§ Assignment: From the entries below, give the number of lines where the word "immsrc" occurs, and nothing else.

§ Circuit design text data:
=====

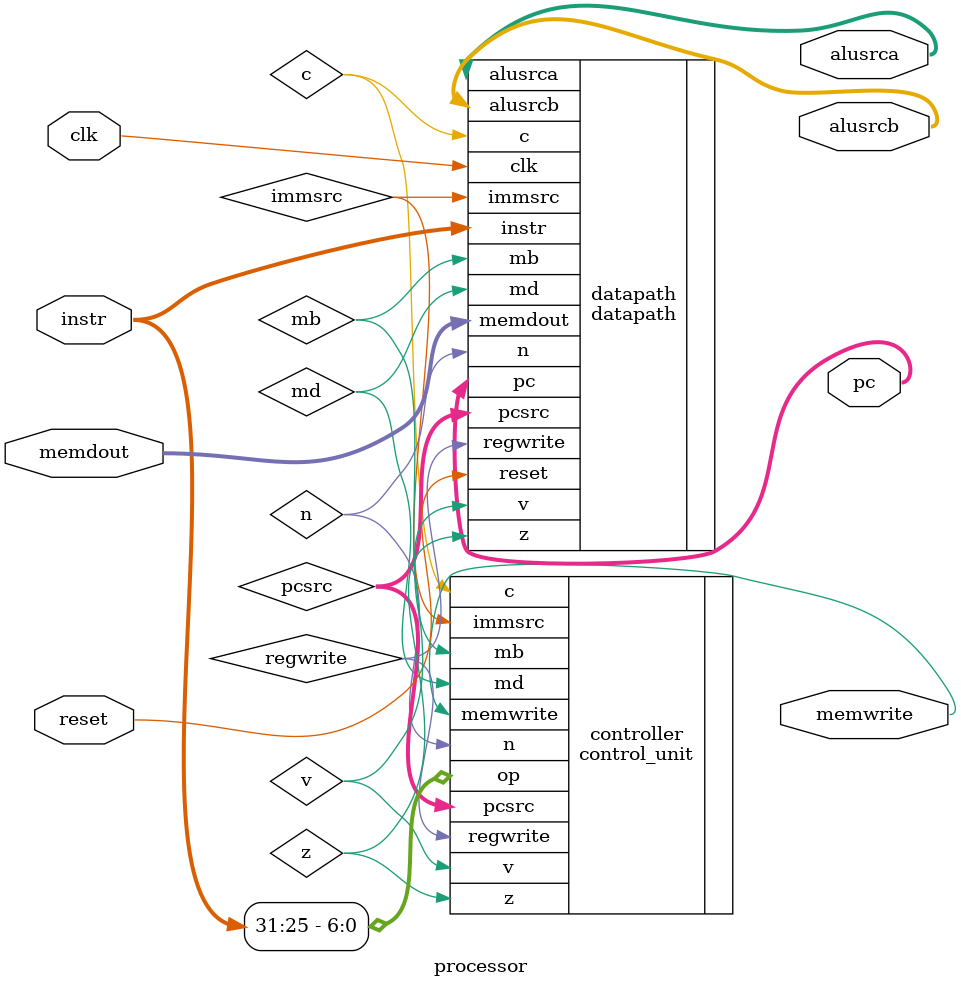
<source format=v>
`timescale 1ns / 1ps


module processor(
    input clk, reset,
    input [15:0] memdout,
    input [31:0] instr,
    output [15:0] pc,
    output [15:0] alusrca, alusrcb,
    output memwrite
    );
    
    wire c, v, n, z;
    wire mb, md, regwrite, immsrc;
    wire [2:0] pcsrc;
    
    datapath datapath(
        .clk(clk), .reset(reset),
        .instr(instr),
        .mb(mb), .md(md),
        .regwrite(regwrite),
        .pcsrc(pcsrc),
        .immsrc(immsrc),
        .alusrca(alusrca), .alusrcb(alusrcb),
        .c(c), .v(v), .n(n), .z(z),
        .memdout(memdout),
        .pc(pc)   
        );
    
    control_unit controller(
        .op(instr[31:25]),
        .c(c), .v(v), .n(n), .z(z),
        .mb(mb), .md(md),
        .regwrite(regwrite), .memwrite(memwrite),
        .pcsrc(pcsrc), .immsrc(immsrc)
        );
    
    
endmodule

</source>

=====

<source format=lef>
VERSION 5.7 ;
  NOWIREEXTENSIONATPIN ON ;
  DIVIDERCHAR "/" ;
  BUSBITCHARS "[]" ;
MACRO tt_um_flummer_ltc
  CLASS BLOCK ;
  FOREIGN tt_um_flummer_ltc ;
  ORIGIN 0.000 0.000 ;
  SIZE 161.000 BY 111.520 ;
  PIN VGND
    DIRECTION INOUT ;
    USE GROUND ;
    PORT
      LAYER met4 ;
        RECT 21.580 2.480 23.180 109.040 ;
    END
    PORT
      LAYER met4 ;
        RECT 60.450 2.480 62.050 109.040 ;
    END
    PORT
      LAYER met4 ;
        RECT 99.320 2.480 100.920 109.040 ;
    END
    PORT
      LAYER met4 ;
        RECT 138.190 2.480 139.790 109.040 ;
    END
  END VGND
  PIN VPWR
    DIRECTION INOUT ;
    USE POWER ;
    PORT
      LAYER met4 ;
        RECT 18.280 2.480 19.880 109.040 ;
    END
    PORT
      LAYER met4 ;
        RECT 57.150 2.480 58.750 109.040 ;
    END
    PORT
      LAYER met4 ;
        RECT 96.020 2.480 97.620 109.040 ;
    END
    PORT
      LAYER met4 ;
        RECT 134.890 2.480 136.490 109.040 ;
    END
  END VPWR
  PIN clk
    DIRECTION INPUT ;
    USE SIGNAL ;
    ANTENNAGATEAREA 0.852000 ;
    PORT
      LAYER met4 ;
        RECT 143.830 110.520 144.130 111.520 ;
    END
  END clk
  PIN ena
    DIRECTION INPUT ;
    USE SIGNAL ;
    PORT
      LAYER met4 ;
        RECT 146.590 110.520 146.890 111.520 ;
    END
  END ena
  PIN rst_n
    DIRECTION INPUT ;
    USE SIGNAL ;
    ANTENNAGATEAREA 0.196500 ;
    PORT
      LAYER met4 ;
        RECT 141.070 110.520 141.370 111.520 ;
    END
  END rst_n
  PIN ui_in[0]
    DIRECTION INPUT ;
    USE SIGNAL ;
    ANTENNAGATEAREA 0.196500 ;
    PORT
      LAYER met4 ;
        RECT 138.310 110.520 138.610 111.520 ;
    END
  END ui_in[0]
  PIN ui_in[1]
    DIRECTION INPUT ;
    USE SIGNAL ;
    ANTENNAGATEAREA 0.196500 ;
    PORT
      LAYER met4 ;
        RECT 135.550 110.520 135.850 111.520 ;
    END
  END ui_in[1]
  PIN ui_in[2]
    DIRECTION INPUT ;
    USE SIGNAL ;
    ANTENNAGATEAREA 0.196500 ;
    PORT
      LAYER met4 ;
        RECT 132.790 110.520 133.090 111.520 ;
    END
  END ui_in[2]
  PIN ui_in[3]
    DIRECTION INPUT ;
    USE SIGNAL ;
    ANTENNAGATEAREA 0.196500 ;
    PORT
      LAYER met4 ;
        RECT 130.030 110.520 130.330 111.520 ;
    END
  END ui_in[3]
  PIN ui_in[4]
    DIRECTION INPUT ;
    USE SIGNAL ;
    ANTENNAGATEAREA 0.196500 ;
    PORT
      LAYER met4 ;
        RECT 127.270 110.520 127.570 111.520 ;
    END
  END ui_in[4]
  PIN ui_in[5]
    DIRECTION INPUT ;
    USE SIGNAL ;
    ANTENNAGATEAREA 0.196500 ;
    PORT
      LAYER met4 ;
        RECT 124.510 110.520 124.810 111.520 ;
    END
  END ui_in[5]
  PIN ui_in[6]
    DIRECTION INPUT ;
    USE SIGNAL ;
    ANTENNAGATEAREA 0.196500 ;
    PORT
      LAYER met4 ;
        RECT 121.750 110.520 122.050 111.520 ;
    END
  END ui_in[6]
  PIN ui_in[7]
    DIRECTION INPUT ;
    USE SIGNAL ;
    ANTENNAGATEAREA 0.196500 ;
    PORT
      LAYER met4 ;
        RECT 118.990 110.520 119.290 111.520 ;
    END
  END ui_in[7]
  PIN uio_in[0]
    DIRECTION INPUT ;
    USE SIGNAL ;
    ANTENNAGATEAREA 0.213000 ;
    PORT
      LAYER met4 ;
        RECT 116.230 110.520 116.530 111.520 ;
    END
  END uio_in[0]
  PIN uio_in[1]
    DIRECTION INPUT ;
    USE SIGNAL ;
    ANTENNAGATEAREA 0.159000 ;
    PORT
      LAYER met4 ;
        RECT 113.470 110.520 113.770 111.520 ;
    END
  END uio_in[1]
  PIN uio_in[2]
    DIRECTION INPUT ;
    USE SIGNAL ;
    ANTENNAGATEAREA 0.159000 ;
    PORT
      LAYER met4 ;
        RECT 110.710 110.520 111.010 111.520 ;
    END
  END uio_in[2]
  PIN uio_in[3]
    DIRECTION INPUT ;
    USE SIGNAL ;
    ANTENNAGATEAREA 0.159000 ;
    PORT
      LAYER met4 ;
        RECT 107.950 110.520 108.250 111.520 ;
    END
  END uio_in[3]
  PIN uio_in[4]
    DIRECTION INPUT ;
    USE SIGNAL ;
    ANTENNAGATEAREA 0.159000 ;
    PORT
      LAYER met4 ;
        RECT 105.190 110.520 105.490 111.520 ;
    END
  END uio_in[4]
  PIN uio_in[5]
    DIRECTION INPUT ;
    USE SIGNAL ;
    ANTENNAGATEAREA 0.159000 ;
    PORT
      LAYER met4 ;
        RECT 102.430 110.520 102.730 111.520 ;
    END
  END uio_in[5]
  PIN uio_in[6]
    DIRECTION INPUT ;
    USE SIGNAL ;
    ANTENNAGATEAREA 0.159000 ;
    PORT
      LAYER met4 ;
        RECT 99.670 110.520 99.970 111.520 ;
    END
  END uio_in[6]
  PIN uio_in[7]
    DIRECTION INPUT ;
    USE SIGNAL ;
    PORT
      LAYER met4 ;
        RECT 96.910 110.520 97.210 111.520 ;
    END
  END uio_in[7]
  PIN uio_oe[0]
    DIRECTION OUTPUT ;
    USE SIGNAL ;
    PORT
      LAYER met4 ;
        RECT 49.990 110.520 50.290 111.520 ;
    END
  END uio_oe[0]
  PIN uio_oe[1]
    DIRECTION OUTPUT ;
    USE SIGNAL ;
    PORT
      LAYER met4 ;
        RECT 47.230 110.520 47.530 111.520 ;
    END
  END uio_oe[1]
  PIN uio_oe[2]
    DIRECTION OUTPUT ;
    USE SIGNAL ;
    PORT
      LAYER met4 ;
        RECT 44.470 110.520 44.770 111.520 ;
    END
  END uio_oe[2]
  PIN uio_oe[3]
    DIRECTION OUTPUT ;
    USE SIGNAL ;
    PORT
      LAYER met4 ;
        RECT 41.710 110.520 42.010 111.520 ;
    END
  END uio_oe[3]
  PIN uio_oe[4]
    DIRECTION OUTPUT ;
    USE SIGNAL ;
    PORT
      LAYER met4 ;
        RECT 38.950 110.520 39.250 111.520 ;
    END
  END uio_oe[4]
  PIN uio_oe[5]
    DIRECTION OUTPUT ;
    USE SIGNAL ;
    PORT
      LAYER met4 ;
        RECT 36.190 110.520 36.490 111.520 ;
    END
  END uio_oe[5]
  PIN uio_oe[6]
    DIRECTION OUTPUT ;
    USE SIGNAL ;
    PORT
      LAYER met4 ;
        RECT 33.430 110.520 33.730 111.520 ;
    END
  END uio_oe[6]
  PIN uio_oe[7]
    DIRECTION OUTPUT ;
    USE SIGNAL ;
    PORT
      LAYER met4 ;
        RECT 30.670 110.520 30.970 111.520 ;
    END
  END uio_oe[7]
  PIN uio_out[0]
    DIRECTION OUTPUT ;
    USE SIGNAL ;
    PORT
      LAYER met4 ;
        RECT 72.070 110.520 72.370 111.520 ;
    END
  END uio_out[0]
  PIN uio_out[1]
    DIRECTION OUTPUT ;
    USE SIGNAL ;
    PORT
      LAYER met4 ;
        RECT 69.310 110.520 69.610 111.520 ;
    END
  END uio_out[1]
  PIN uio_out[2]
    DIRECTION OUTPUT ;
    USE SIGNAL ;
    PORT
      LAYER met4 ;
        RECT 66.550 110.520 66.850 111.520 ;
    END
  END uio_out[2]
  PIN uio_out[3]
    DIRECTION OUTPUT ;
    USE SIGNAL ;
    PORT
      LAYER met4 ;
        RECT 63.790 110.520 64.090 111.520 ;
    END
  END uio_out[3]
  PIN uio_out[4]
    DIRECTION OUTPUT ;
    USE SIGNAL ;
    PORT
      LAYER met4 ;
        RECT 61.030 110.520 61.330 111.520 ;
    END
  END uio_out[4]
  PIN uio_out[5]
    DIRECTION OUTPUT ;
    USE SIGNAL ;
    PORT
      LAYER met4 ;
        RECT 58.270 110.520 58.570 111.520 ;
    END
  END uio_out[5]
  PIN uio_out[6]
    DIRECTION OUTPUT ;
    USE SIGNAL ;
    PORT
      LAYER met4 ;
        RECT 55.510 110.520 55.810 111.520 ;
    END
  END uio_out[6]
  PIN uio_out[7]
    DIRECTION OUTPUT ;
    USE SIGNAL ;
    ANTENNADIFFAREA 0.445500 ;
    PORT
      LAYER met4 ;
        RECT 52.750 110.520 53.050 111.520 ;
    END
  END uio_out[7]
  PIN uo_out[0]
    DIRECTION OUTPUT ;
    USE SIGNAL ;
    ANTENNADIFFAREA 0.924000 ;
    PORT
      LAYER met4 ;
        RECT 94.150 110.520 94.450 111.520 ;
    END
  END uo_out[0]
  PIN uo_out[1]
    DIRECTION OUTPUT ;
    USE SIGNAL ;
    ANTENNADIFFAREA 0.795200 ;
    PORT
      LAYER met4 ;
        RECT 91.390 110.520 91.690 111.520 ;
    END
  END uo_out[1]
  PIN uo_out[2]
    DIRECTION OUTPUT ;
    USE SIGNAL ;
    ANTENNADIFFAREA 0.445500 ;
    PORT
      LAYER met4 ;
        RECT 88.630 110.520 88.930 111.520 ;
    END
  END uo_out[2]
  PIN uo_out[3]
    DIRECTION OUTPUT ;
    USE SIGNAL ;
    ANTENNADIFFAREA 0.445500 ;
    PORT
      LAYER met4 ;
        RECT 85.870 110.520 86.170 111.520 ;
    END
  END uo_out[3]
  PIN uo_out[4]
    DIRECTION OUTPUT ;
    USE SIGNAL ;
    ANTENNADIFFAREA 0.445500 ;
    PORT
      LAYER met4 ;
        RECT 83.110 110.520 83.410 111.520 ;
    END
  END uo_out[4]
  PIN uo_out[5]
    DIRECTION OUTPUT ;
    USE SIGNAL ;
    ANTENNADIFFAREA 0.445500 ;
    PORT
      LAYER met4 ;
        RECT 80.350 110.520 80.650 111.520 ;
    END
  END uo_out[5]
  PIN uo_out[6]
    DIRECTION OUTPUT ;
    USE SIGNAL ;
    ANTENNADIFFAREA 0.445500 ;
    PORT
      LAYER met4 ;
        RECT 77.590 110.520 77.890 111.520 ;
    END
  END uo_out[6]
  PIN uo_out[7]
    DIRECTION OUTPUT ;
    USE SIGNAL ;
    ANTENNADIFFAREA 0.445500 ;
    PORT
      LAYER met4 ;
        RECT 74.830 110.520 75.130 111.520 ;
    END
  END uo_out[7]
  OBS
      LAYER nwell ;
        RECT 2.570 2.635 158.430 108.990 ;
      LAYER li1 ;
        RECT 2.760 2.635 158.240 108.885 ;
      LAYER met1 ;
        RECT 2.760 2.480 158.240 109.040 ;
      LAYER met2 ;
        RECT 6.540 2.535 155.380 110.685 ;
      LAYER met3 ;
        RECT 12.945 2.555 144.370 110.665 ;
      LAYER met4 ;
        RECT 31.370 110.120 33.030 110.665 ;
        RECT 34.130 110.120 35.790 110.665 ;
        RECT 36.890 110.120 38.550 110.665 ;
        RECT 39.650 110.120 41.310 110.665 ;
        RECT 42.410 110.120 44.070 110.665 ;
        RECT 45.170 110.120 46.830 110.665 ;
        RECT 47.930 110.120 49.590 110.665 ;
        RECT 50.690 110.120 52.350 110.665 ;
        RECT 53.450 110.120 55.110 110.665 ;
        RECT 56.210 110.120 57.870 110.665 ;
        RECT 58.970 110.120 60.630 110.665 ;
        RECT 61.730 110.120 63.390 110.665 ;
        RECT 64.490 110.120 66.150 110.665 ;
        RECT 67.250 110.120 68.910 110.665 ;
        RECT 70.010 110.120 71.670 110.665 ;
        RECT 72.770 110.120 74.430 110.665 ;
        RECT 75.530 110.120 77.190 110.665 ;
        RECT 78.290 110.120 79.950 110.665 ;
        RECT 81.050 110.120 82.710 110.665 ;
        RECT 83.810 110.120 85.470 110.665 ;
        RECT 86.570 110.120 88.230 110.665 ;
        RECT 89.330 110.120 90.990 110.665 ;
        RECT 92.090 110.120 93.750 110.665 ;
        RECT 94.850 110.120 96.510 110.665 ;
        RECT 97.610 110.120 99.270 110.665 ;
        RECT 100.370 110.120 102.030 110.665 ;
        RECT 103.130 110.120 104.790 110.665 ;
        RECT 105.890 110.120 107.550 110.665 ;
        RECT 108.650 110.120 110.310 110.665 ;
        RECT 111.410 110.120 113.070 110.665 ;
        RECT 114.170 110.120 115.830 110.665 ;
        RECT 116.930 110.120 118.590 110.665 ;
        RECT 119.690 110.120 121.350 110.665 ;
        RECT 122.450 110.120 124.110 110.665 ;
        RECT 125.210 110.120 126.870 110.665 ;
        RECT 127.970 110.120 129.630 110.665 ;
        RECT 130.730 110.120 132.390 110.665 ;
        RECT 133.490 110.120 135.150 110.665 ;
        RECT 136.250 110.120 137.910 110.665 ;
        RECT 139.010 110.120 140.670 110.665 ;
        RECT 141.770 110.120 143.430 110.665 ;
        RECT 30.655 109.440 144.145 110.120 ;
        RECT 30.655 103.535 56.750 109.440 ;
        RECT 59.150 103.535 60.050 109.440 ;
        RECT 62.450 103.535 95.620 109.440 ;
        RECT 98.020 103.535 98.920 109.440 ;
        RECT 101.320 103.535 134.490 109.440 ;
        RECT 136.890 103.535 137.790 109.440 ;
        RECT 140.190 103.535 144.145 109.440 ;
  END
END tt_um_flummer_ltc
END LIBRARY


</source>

=====

§ Your solution: 3